Duplicate Issue

Im not exactly sure how, but I’ve ended up with duplicates.

In the current table, you’ll see that I used chapt_id as the PK. This allowed for duplicate chapters in some movies.

CREATE TABLE IF NOT EXISTS `chapters` (
  `chapt_id` bigint(20) unsigned NOT NULL AUTO_INCREMENT,
  `mov_id` bigint(20) unsigned NOT NULL DEFAULT '0',
  `chapter_num` varchar(3) COLLATE utf8_unicode_ci NOT NULL DEFAULT '',
  `chapter_title` varchar(255) COLLATE utf8_unicode_ci NOT NULL DEFAULT '',
  PRIMARY KEY (`chapt_id`),
  KEY `mov_id` (`mov_id`)
) ENGINE=MyISAM  DEFAULT CHARSET=utf8 COLLATE=utf8_unicode_ci ;

You can see here, if I export from the chapters table

INSERT INTO `chapters` VALUES
(1996, 65, '1', 'Main Titles'),
(1997, 65, '2', 'The Prisoners Arrive'),
(1998, 65, '3', 'Escape Attempt 1'),
(1999, 65, '4', 'The Blind Spot'),
(2000, 65, '5', 'To the Cooler'),
(2001, 65, '6', 'Bartlett''s Arrival'),
(2002, 65, '7', 'The Objective'),
(2003, 65, '8', 'The Escape Committee'),
(2004, 65, '9', 'Forger & Scrounger'),
(2005, 65, '10', 'Stealing Steel'),
(322864, 65, '1', 'Main Titles'),
(322865, 65, '2', 'The Prisoners Arrive'),
(322866, 65, '3', 'Escape Attempt 1'),
(322867, 65, '4', 'The Blind Spot'),
(322868, 65, '5', 'To the Cooler'),
(322869, 65, '6', 'Bartlett''s Arrival'),
(322870, 65, '7', 'The Objective'),
(322871, 65, '8', 'The Escape Committee'),
(322872, 65, '9', 'Forger & Scrounger'),
(322873, 65, '10', 'Stealing Steel');

I’m trying to take the data from the current “chapters” table and INSERT it into the new “movies_chapters” table. Obviously, looking at the PKs below you can see that I’m running into duplicate errors.

DATASET SECTION:

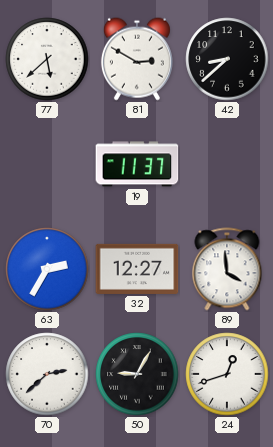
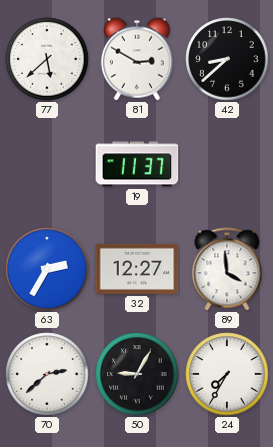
24: 12:42 -> 7:35
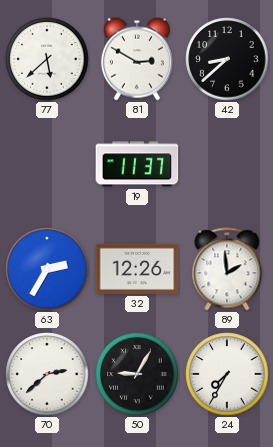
32: 12:27 -> 12:26
89: 3:59 -> 1:59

TASK DESCRIPTION: Extract, word for word, everything in the forum post on duplicate chapters from "I’m trying to" down to "into duplicate errors.".

SOLUTION TO THE EXERCISE:
I’m trying to take the data from the current “chapters” table and INSERT it into the new “movies_chapters” table. Obviously, looking at the PKs below you can see that I’m running into duplicate errors.